> PASSAGE:

How did this changeover from a Saturday to a Sunday sabbath come about?
Even though Sunday was the day on which Jesus was resurrected, for early Christians it was a workday like any other. But a decision by a Laodicean church council (mid-to-late fourth century C.E.) reveals that with the passing of time, the Jewish Sabbath on Saturday was replaced by a “Christian” sabbath on Sunday. This canon “forbade Christians to Judaize and to be idle on the day of the [Jewish] Sabbath, and the Lord’s day [the day of the week on which he was resurrected] was to be honored in a Christian way.” From then on Christendom’s adherents had to work on Saturdays and refrain from work on Sundays. Later, they were required to attend Mass on Sunday.

With the backing of the secular authorities, work on Sundays was soon prohibited throughout Christendom. From the sixth century onward, transgressors were fined or whipped, and their oxen could be confiscated. On occasion, unrepentant sinners could be reduced to servitude.

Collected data
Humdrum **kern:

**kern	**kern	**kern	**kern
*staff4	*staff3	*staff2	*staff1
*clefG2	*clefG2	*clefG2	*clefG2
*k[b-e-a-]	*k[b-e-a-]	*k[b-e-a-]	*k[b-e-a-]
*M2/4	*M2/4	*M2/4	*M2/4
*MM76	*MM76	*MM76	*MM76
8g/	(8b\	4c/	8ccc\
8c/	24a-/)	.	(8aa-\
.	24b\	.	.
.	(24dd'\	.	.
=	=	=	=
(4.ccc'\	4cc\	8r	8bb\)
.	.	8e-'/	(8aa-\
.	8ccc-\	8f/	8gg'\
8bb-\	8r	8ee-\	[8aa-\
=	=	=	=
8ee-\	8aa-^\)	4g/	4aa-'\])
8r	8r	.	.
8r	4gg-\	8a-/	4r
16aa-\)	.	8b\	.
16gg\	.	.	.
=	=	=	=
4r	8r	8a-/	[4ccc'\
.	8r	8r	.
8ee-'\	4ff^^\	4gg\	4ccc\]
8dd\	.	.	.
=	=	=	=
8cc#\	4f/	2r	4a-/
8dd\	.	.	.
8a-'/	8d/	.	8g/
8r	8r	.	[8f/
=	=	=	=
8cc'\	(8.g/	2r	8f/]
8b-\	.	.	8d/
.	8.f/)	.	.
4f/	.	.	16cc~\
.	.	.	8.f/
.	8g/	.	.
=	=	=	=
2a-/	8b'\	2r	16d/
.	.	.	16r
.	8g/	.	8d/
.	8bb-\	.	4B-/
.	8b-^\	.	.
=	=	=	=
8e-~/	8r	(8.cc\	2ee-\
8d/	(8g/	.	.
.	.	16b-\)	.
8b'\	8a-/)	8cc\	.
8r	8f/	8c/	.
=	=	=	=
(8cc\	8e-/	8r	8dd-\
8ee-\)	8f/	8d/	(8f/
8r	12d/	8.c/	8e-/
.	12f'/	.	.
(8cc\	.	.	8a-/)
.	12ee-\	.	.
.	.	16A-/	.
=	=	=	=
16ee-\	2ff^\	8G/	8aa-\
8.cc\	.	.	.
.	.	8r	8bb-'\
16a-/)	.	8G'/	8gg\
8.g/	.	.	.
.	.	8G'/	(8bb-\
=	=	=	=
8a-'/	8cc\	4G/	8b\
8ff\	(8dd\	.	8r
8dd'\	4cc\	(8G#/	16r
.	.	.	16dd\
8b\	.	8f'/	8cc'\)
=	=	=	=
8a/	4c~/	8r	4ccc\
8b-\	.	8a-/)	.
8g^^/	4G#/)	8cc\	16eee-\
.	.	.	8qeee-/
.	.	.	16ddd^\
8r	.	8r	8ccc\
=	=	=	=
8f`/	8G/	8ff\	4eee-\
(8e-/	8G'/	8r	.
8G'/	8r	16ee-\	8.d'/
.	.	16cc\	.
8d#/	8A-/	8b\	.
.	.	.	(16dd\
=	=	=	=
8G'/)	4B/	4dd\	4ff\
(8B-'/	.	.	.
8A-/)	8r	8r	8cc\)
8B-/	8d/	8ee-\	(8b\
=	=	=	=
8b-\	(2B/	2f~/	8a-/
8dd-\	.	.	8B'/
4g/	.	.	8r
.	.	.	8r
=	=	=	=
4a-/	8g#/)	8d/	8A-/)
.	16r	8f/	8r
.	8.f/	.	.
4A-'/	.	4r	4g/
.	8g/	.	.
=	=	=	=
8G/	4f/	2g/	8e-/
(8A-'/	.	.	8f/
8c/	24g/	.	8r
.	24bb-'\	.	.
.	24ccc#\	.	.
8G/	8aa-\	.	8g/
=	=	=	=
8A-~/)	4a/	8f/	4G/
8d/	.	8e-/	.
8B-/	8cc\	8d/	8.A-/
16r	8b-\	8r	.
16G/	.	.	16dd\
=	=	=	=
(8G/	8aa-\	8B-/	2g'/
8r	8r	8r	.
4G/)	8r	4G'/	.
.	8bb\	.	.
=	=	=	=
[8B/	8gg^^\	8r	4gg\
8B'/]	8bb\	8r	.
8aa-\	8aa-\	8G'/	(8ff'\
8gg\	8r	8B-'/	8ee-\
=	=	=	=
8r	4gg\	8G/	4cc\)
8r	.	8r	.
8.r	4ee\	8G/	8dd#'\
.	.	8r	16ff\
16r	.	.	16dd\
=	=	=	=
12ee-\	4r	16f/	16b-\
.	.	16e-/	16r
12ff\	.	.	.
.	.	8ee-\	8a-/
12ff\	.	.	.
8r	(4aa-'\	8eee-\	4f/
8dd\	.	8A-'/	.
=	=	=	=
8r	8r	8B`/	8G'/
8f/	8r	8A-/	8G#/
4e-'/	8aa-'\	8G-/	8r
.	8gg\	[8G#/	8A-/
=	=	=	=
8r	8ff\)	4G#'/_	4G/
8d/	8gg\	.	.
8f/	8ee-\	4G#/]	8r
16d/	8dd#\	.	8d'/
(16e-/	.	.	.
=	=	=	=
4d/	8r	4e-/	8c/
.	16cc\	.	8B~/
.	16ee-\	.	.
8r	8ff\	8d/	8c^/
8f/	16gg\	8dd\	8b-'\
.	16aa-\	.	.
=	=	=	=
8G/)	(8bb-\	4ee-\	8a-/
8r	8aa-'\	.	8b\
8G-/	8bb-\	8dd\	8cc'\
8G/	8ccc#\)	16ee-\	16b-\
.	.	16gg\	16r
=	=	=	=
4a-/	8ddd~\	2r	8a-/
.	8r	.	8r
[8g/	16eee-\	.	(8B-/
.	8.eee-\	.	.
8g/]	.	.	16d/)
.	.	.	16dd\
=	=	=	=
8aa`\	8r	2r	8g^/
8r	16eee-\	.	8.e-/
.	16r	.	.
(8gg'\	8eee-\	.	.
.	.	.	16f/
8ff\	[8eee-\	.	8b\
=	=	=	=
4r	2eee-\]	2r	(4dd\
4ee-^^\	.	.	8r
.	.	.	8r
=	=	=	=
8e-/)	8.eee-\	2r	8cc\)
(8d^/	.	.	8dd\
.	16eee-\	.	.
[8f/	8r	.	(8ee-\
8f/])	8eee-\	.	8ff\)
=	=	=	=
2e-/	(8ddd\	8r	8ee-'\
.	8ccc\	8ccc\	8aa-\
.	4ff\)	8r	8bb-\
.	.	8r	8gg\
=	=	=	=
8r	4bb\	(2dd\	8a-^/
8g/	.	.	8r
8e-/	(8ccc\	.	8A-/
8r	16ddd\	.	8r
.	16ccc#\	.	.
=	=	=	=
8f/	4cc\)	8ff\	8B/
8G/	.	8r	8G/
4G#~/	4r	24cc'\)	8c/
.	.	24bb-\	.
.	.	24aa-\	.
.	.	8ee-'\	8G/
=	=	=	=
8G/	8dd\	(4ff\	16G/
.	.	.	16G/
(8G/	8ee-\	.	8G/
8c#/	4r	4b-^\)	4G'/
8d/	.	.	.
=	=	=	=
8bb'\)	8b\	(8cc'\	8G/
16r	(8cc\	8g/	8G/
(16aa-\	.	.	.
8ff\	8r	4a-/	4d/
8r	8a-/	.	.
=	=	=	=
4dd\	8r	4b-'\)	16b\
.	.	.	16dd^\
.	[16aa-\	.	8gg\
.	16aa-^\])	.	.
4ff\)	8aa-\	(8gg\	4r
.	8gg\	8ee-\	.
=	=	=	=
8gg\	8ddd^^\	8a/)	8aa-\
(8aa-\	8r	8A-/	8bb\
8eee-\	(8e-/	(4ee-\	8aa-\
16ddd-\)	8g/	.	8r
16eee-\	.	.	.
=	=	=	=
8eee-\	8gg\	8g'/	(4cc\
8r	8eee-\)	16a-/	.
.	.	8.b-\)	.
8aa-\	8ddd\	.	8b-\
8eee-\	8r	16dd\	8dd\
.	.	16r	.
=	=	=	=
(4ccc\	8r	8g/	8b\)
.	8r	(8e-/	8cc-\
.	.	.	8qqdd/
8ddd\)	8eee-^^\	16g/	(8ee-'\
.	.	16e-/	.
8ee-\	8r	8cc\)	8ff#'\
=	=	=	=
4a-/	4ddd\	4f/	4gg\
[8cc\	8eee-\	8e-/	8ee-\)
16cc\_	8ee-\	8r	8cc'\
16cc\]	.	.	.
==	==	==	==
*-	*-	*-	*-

> WHAT YOU SHOULD DO: Reproduce the passage on the shift of the sabbath to Sunday, starting with "How did this" and going on through "Mass on Sunday.", substituting "working day" for "workday".

> WRITTEN SOLUTION:
How did this changeover from a Saturday to a Sunday sabbath come about?
Even though Sunday was the day on which Jesus was resurrected, for early Christians it was a working day like any other. But a decision by a Laodicean church council (mid-to-late fourth century C.E.) reveals that with the passing of time, the Jewish Sabbath on Saturday was replaced by a “Christian” sabbath on Sunday. This canon “forbade Christians to Judaize and to be idle on the day of the [Jewish] Sabbath, and the Lord’s day [the day of the week on which he was resurrected] was to be honored in a Christian way.” From then on Christendom’s adherents had to work on Saturdays and refrain from work on Sundays. Later, they were required to attend Mass on Sunday.